In Van Dina, supra, defendant respondent argues in their appellate brief that the trial court was correct in granting summary judgment and dismissal to defendant. Defendant emphasized that plaintiff did not see anyone mopping the bathroom floor, was unaware of any conversations concerning work being done in the bathroom, and simply claimed he slipped because the floor was wet. ( 2007 WL 4703310, NYAD 2d Dep't. Appellant-Respondent Brief). Moreover, defendant argued "it is important to note that plaintiff did not know what caused what he described as a "sheen" on the bathroom floor. Id.
Nevertheless, the court found that "[t]he defendant failed to satisfy its initial burden of submitting evidence sufficient to refute injured plaintiff's deposition testimony, which gave rise to a reasonable inference that the defendant had created a dangerous condition on the bathroom floor by mopping ( see Dugan v. Crown Broadway, LLC , 33 AD3d 656 (2006); Avellino v. TrizecHahn Newport , 5 AD3d 519 , 520 (2004); Stone v. KFC of Middletown , 5 AD3d 106 (2004); Weingrad v. Aguilar Gardens, 227 AD2d 546 (1996))." Van Dina, supra at 674.

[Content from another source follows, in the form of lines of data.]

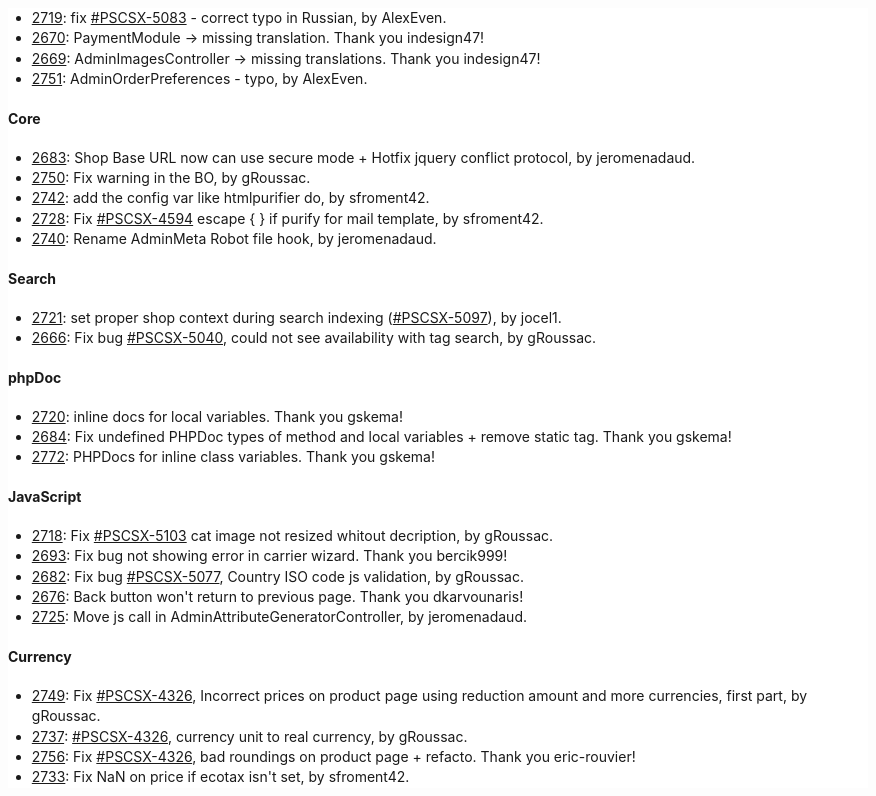  * [2719](https://github.com/PrestaShop/PrestaShop/pull/2719): fix [#PSCSX-5083](http://forge.prestashop.com/browse/PSCSX-5083) - correct typo in Russian, by AlexEven.
 * [2670](https://github.com/PrestaShop/PrestaShop/pull/2670): PaymentModule -> missing translation. Thank you indesign47!
 * [2669](https://github.com/PrestaShop/PrestaShop/pull/2669): AdminImagesController -> missing translations. Thank you indesign47!
 * [2751](https://github.com/PrestaShop/PrestaShop/pull/2751): AdminOrderPreferences - typo, by AlexEven.

#### Core

 * [2683](https://github.com/PrestaShop/PrestaShop/pull/2683): Shop Base URL now can use secure mode + Hotfix jquery conflict protocol, by jeromenadaud.
 * [2750](https://github.com/PrestaShop/PrestaShop/pull/2750): Fix warning in the BO, by gRoussac.
 * [2742](https://github.com/PrestaShop/PrestaShop/pull/2742): add the config var like htmlpurifier do, by sfroment42.
 * [2728](https://github.com/PrestaShop/PrestaShop/pull/2728): Fix [#PSCSX-4594](http://forge.prestashop.com/browse/PSCSX-4594) escape { } if purify for mail template, by sfroment42.
 * [2740](https://github.com/PrestaShop/PrestaShop/pull/2740): Rename AdminMeta Robot file hook, by jeromenadaud.

#### Search

 * [2721](https://github.com/PrestaShop/PrestaShop/pull/2721): set proper shop context during search indexing ([#PSCSX-5097](http://forge.prestashop.com/browse/PSCSX-5097)), by jocel1.
 * [2666](https://github.com/PrestaShop/PrestaShop/pull/2666): Fix bug [#PSCSX-5040](http://forge.prestashop.com/browse/PSCSX-5040), could not see availability with tag search, by gRoussac.

#### phpDoc

 * [2720](https://github.com/PrestaShop/PrestaShop/pull/2720): inline docs for local variables. Thank you gskema!
 * [2684](https://github.com/PrestaShop/PrestaShop/pull/2684): Fix undefined PHPDoc types of method and local variables + remove static tag. Thank you gskema!
 * [2772](https://github.com/PrestaShop/PrestaShop/pull/2772): PHPDocs for inline class variables. Thank you gskema!

#### JavaScript

 * [2718](https://github.com/PrestaShop/PrestaShop/pull/2718): Fix [#PSCSX-5103](http://forge.prestashop.com/browse/PSCSX-5103) cat image not resized whitout decription, by gRoussac.
 * [2693](https://github.com/PrestaShop/PrestaShop/pull/2693): Fix bug not showing error in carrier wizard. Thank you bercik999!
 * [2682](https://github.com/PrestaShop/PrestaShop/pull/2682): Fix bug [#PSCSX-5077](http://forge.prestashop.com/browse/PSCSX-5077), Country ISO code js validation, by gRoussac.
 * [2676](https://github.com/PrestaShop/PrestaShop/pull/2676): Back button won't return to previous page. Thank you dkarvounaris!
 * [2725](https://github.com/PrestaShop/PrestaShop/pull/2725): Move js call in AdminAttributeGeneratorController, by jeromenadaud.

#### Currency

 * [2749](https://github.com/PrestaShop/PrestaShop/pull/2749): Fix [#PSCSX-4326](http://forge.prestashop.com/browse/PSCSX-4326), Incorrect prices on product page using reduction amount and more currencies, first part, by gRoussac.
 * [2737](https://github.com/PrestaShop/PrestaShop/pull/2737): [#PSCSX-4326](http://forge.prestashop.com/browse/PSCSX-4326), currency unit to real currency, by gRoussac.
 * [2756](https://github.com/PrestaShop/PrestaShop/pull/2756): Fix [#PSCSX-4326](http://forge.prestashop.com/browse/PSCSX-4326), bad roundings on product page + refacto. Thank you eric-rouvier!
 * [2733](https://github.com/PrestaShop/PrestaShop/pull/2733): Fix NaN on price if ecotax isn't set, by sfroment42.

In this instance, the testimony established that one of Laro's employees, a Hispanic woman, whom defendant Laro later identified as Sonia Rivera, was using a floor scrubber in the general area or "dimension" of where he fell. The testimony established, through defendant Laro's witness, Robert Pandone, that the floor scrubbing was to be conducted between the hours of 6:00 a.m. to 10:00 a.m. Plaintiff entered the store at approximately 9:30 a.m., and the accident occurred at approximately 10:00 a.m.
Moreover, testimony established that the operation of the floor scrubber was to place water on the floor, and then vacuum it up. Plaintiff testified that when he fell there was water on the floor that wound up on his leg, his hand and his pants.
Defendant Home Depot argues that plaintiff fails to establish that they had notice, actual or constructive of the alleged wet condition on the floor and therefore must be granted summary judgment. Defendant's reliance on this theory and the cases in support thereof, however, is misplaced (i.e. Young v. XYZ Corp., 245 AD2d 503, 504, 666 NYS2d 708 (2d Dep't 1997); Fontana v. Fortunoff, 246 AD2d 626, 668 NYS2d 394 (2d Dep't 1998).
Where, as here, the claim by plaintiff is that defendant Home Depot and/or co-defendant Laro, defendant Home Depot's agents, created the dangerous condition, that is the water on the floor, notice, actual or constructive is not an issue. (See Pattern Jury Instruction, Civil, 2008, 2:91 Comment p. 571, para. 2, "Notice is not an element of the cause of action if defendant created the condition.")
The same is true, as noted previously, where defendant Laro maintains it owes no duty of care to injured third parties. ( See, Dugan v. Crown Broadway, LLC, supra).
Accordingly, upon all of the foregoing, the motion and cross-motion are denied.